Felipe Calderón nunca encontró la fórmula para llegar a su toma de posesión con el porte de Presidente triunfante. Fácil no era, pero quedó la impresión de que lo más que hizo fue encogerse de hombros y encomendarse al Espíritu Santo para que el fanatismo de sus adversarios no deviniera tragedia. Y aunque la fortuna terminó sonriéndole, el desbarajuste de aquel 1 de diciembre de 2006 habló mal de su imaginación y eficacia política.
Enrique Peña Nieto no quiere que se repita la historia. Sabe que, como futuro Presidente de la República, es el primer obligado en convencer a los hostiles que en las democracias nadie pierde todo, ni pierde para siempre. Y en persuadirlos con algún incentivo.
Eso parece haber hecho con los tres gobernadores clave del bloque progresista, sus contemporáneos de los comicios de julio. El sí claro del tabasqueño Arturo Núñez y el morelense Graco Ramírez para asistir a la ceremonia en San Lázaro, y el condicionado solo por el calendario del capitalino Miguel Ángel Mancera, marcan la hasta ahora mayor victoria poselectoral de Peña Nieto.

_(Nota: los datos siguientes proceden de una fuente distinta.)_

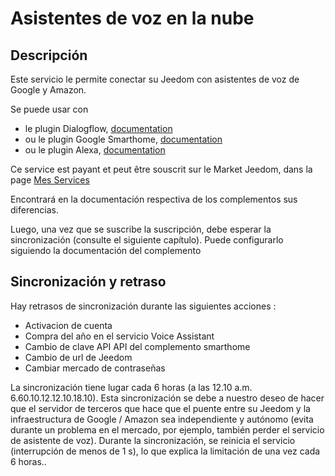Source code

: # Asistentes de voz en la nube

## Descripción

Este servicio le permite conectar su Jeedom con asistentes de voz de Google y Amazon.

Se puede usar con 
- le plugin Dialogflow, [documentation](https://jeedom.github.io/plugin-dialogflow/es_ES/)
- ou le plugin Google Smarthome, [documentation](https://jeedom.github.io/plugin-gsh/es_ES/)
- ou le plugin Alexa, [documentation](https://jeedom.github.io/plugin-ash//es_ES/)

Ce service est payant et peut être souscrit sur le Market Jeedom, dans la page [Mes Services](https://www.jeedom.com/market/index.php?v=d&p=profils#services)

Encontrará en la documentación respectiva de los complementos sus diferencias.

Luego, una vez que se suscribe la suscripción, debe esperar la sincronización (consulte el siguiente capítulo). Puede configurarlo siguiendo la documentación del complemento

## Sincronización y retraso

Hay retrasos de sincronización durante las siguientes acciones :

- Activacion de cuenta
- Compra del año en el servicio Voice Assistant
- Cambio de clave API API del complemento smarthome
- Cambio de url de Jeedom
- Cambiar mercado de contraseñas

La sincronización tiene lugar cada 6 horas (a las 12.10 a.m. 6.60.10.12.12.10.18.10). Esta sincronización se debe a nuestro deseo de hacer que el servidor de terceros que hace que el puente entre su Jeedom y la infraestructura de Google / Amazon sea independiente y autónomo (evita durante un problema en el mercado, por ejemplo, también perder el servicio de asistente de voz). Durante la sincronización, se reinicia el servicio (interrupción de menos de 1 s), lo que explica la limitación de una vez cada 6 horas..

Con tres “sí” (agréguese si se quiere los del oaxaqueño Gabino Cué y el guerrerense Ángel Aguirre) y una fotografía alegre, Peña Nieto cambió la panorámica del 1 de diciembre. Del encono y la desconfianza se ha pasado a un principio de concordia. Prometedor, inspirador.
Mancera me dijo el jueves que tratará que el DF se mueva en una lógica de avance y progreso, por lo que no dejará de atender ningún flanco ni de llamar Presidente a Peña Nieto, a quien, desde luego, invitará a su toma de posesión el 5 de diciembre.
La concordia parece posible. Enhorabuena.